Après avoir désigné Tokyo ville organisatrice des JO 2020, samedi, la centaine de membres du CIO a décidé de repêcher cette discipline, plutôt que de ressusciter en duo le softball et le baseball, qui proposaient une candidature combinée, ou de faire entrer le squash. Selon le site spécialisé Insidethegames, la lutte a recueilli 49 voix, contre 24 pour le softball et le baseball et 22 pour le squash.

Des champions menaçaient de rendre leurs médailles

La lutte avait été exclue du pré-programme par la commission exécutive du CIO en février. Elle avait depuis reçu un large soutien allant des simples amateurs au président russe Vladimir Poutine.

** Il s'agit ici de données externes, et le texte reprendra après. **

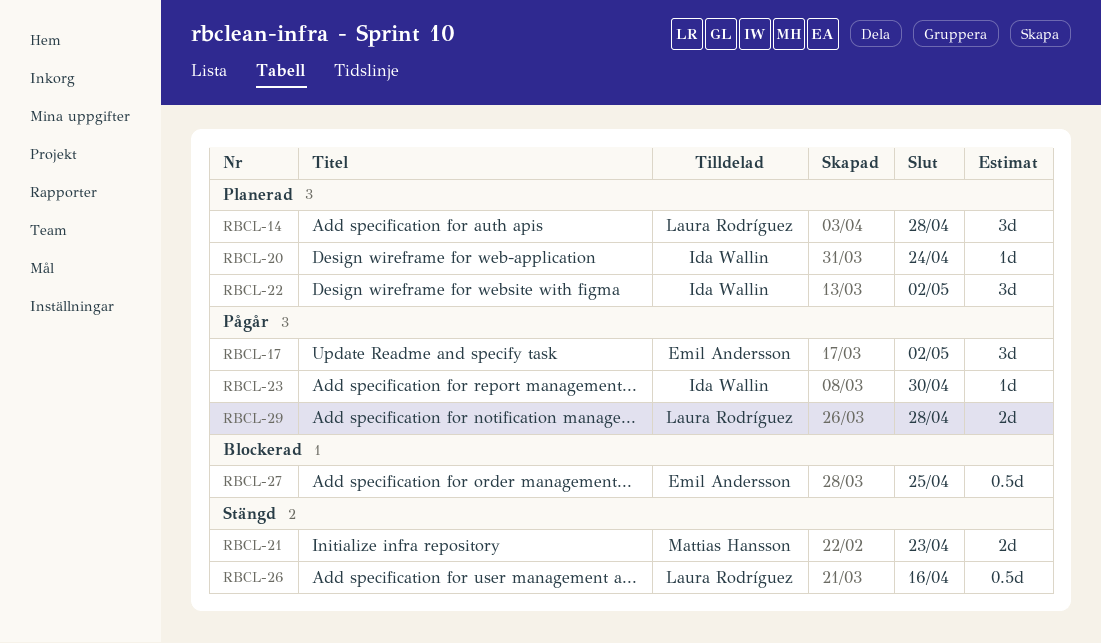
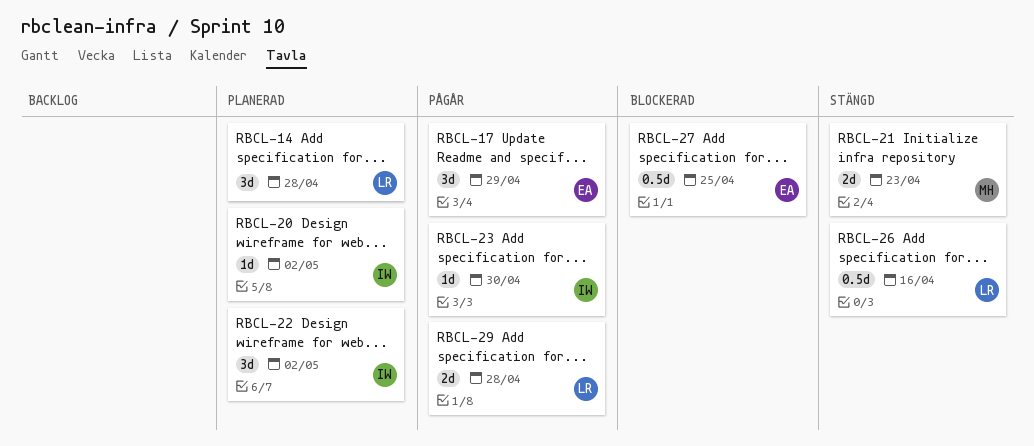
RBCL-17, due: May 2 -> Apr 29
RBCL-20, due: Apr 24 -> May 2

Des champions olympiques ont menacé de renvoyer leurs médailles, des pétitions ont été signées dans toutes les langues, et des lutteurs iraniens, américains et russes ont même joint leurs forces sur le tapis dans la mythique gare de Grand Central à New York. La Fédération internationale (FILA) elle-même a changé rapidement de président avant de s'atteler en un tour de main à de nouvelles mesures pour rendre les combats plus attrayants.